Rerecording a "talking" greeting card circuitboard.

I got a talking (actually, singing) greeting card. The card is basically a double-layer of light cardboard with a circuitboard, batteries, and thin speaker sandwiched inside. Opening the card allows two electrical contacts to touch, setting off the song.

The card is basically just an advertisement which I tossed. But the playback mechanism, which I ripped from the card, intrigues me. Can I load my own recording on it?

Let me describe the thing. The board is green and would fit a footprint of about 2"x2". However, it is not strictly square or rectangular; it is sort of Z-shaped. There are 4 watch batteries stuck on it. All the other circuitboard components are tiny, and hardly noticeable. There is a 1.5" diameter, thin black speaker attached to the board by 2 white wires.

Sound familiar to anybody?

I’ve seen versions of these that play “Jingle Bells” and such. I suspect the song is burned into a ROM (read-only memory) chip and thus it would be quite challenging to supply your own.

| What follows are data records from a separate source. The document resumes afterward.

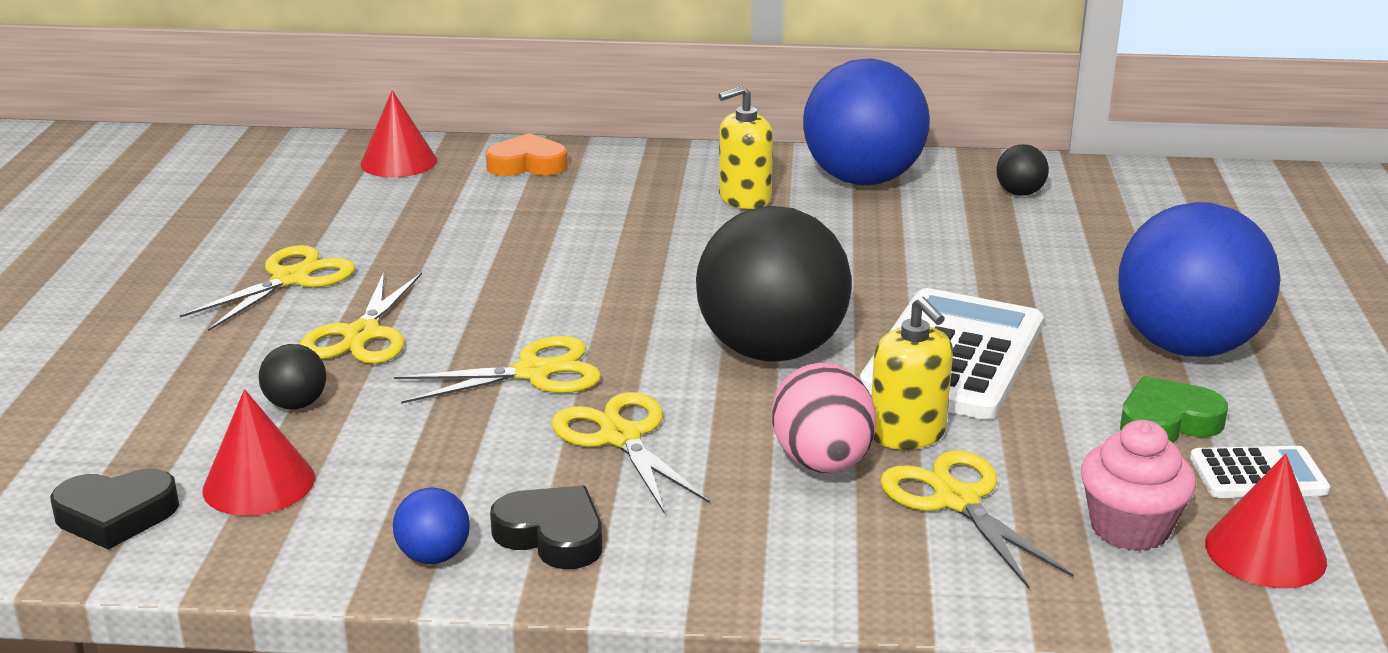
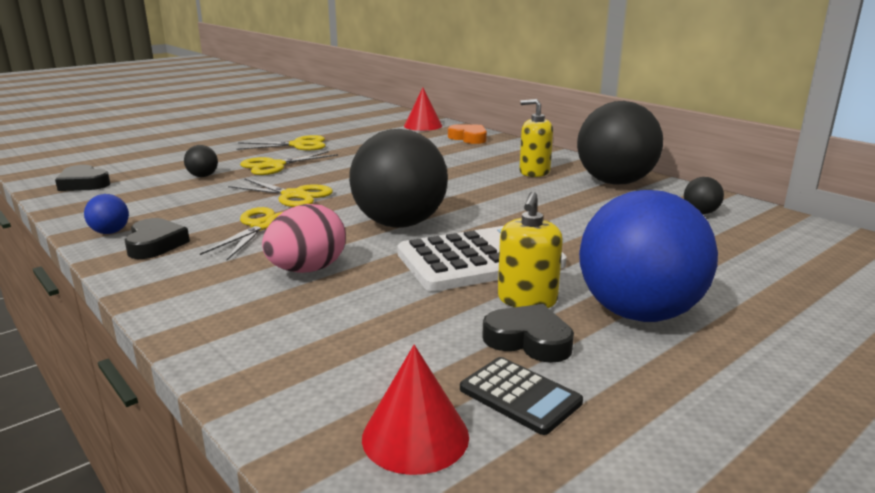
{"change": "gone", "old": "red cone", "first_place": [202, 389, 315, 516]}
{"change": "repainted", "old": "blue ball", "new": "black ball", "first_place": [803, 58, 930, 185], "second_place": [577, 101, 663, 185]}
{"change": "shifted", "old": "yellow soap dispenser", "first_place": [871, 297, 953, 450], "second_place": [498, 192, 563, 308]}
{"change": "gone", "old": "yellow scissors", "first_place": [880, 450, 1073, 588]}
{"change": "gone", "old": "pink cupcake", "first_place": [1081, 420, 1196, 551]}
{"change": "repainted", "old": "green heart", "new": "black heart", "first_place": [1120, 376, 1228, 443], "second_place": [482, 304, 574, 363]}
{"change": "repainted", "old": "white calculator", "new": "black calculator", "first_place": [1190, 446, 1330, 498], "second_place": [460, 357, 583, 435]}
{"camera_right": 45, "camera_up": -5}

It does sound like it could be tricky, however, I recently heard about a new magazine called Make which is devoted to hacking, enhancing, and modifying electronics and other commercial products. They have a message board and sounds like it is something people there would know.

Good point. But I should have mentioned that the pre-existing recording is pretty customized – about 10 or 15 secs of a song from some unknown guy’s fledging unknown musical. It’s not Jingle Bells or Happy Birthday, etc.

I can’t imagine that this guy bought more than a few hundred of these micro-players with his song on them. This leads me to suspect this is the type of player that is meant to be custom recorded (and maybe rerecorded) for small production-runs, and not the kind with a permanently burned-in ROM chip. But maybe I’m wrong.

One Monday morning bump here.

Get out a magnifying glass and start identifying all of those little chips on the board. These things are usually built around a single integrated circuit which does most of the work. Once you identify the part number and manufacturer, you can download the data sheet and see if they are OTP (one time programmable) parts or if they can be erased and re-programmed. If they are programmable, they may require circuit components for programming which are not present on your existing board. You may have to do a bit of hardware hacking to reprogram the devices. It’s also possible that the only way to program the part is to de-solder it from the board, place it on a special board that goes into a prom burner, and solder it back on the board when you are done.

Note that it is also possible (though not likely) that the main IC is built into the speaker assembly.

ISD (http://www.isd.com/) is one of many manufacturers of this type of device. If you poke around on their web site you might get an idea of what you are looking for and how to identify the chips.

Before the spam above is deleted and the thread drops back into obscurity, an aside: as a child, I bought a musical greeting card for the 1984 Olympics (because they were still a high-tech novelty then.) That card is still around, and when I happen across it and open it up, it still plays off the now 33 year old battery. (Okay, that impresses me–even Jesus stopped working after 33 years!)

Looks like the OP hasn’t been around for a while, but I’m curious if the show ever went anywhere.

“…some unknown guy’s fledging unknown musical… called Hamilton.” :smiley:

I recall there was a programmable chip you could buy once upon a time.

Off-topic, but I bought a scientific calculator in 1989 for about $8. I still have it, and it’s still on its original set of batteries, 28 years later.

Bit of trivia: the ISD devices that engineer_comp_geek mentions recorded in analog. They used programmable memory cells similar to modern flash memory, but stored an analog value in them. Modern flash makes use of this effect to store 2 or 3 bits reliably–they divide the range into 4 or 8 segments and assign a bit sequence to each one. The greeting card chip (like the ISD1000A) just put the raw value in the cell. It was noisy since the cells couldn’t reliably get within 1/256 of the original value (equivalent to 8-bit audio), let alone to 1/65536 (16-bit audio), but for a greeting card it was sufficient.

A modern card may be made with a massproduced circuit and chip, which may well be the same as those with end user recordable chips…

So you just attach a “record” button, so that it can be told to record from its speaker (speakers work as poor microphones), or a connection to USB or PC…

But anyway you identify the circuit or chip, and work out if its programmable or not.

record yourself circuits are like $5 ready to go . Just tape it to the back of your card and you are ready to record and give.